Each April, the United States celebrates Financial Capability Month. Every year, this provides a month-long opportunity for the American government, workplaces and educators to highlight the importance of financial literacy to the country’s citizens.
In the UK, however, we do not even dedicate a single day to financial education – and it shows. Put bluntly, the UK has a financial literacy problem. Polling carried out last year by True Potential, the company I work for, found that 52% of 18- to 24-year-olds admitted to feeling confused about financial matters some or a lot of the time, with 79% saying they believed that higher numeracy skills would positively impact their ability to manage personal finances.
This is feedback we need to be listening to. I’m not saying we need to replicate the American approach, but we do need to replicate their enthusiasm for financial literacy, directing it into a programme of reforms that empower people to manage their money more effectively.
It is never too early to start. In February, Parliament’s Education Select Committee heard evidence about the obstacles faced by schools when it comes to implementing greater financial education in their curriculums. Solutions proposed included the teaching of financial literacy in primary schools and the appointment of a financial education coordinator in schools to ensure coherent coverage across subjects.
This evidence highlighted the urgent need for reform in our educational system. It’s unacceptable that financial education is not taught in primary schools, leaving generations with a foundational gap in their understanding of personal finance. And even though financial education is part of the secondary school curriculum, it is not given nearly enough attention.
The absence of education means that, without third-party interventions like our ‘On The Money’ campaign – which aims to tackle poor financial literacy by deploying True Potential’s financial advisers to schools to provide comprehensive personal finance lessons to students – financial illiteracy too often persists into adulthood.
Moreover, financial education shouldn’t only be confined to the classroom. It should extend to community centres, workplaces, and online platforms, reaching individuals of all ages and backgrounds.
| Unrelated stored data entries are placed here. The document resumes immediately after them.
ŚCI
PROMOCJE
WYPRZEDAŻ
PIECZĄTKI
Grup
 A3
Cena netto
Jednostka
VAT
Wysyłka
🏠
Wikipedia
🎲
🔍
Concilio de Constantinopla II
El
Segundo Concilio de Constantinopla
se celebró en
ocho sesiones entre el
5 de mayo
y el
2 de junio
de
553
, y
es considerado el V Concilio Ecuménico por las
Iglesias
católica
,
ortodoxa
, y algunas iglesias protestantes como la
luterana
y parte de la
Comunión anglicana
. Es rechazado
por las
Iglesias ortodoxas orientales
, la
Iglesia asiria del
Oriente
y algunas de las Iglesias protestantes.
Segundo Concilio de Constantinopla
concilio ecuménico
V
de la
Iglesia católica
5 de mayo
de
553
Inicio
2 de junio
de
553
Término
This is a desire shared by the majority of the British population, with 63% wanting the government to improve the quality of mathematics education in schools, and 91% calling for an increased emphasis on practical, real-world applications of mathematics in education, such as budgeting and investing.
This should come as no surprise. Low levels of financial literacy do not just leave people confused over what to do with their savings. They have a detrimental effect on the financial security of countless individuals. Uncertainty over budgeting can leave people at risk of going into debt or regularly struggling to make ends meet.
It also means people are missing out on ways to make money. Our polling here found that 27% of people aren’t investing their personal finances into stocks and shares due to a lack of knowledge. With investing being one of the best ways to beat inflation, this leaves more than one fourth of the British population’s money vulnerable to a loss in value.
The ramifications of low levels of financial literacy are quantifiable. As we move forward, we should channel enthusiasm for improving financial literacy into tangible reforms. By prioritising financial education and ensuring its integration into all levels of learning and society, we can empower individuals to make informed decisions about their finances and pave the way for a more financially resilient and prosperous future for all.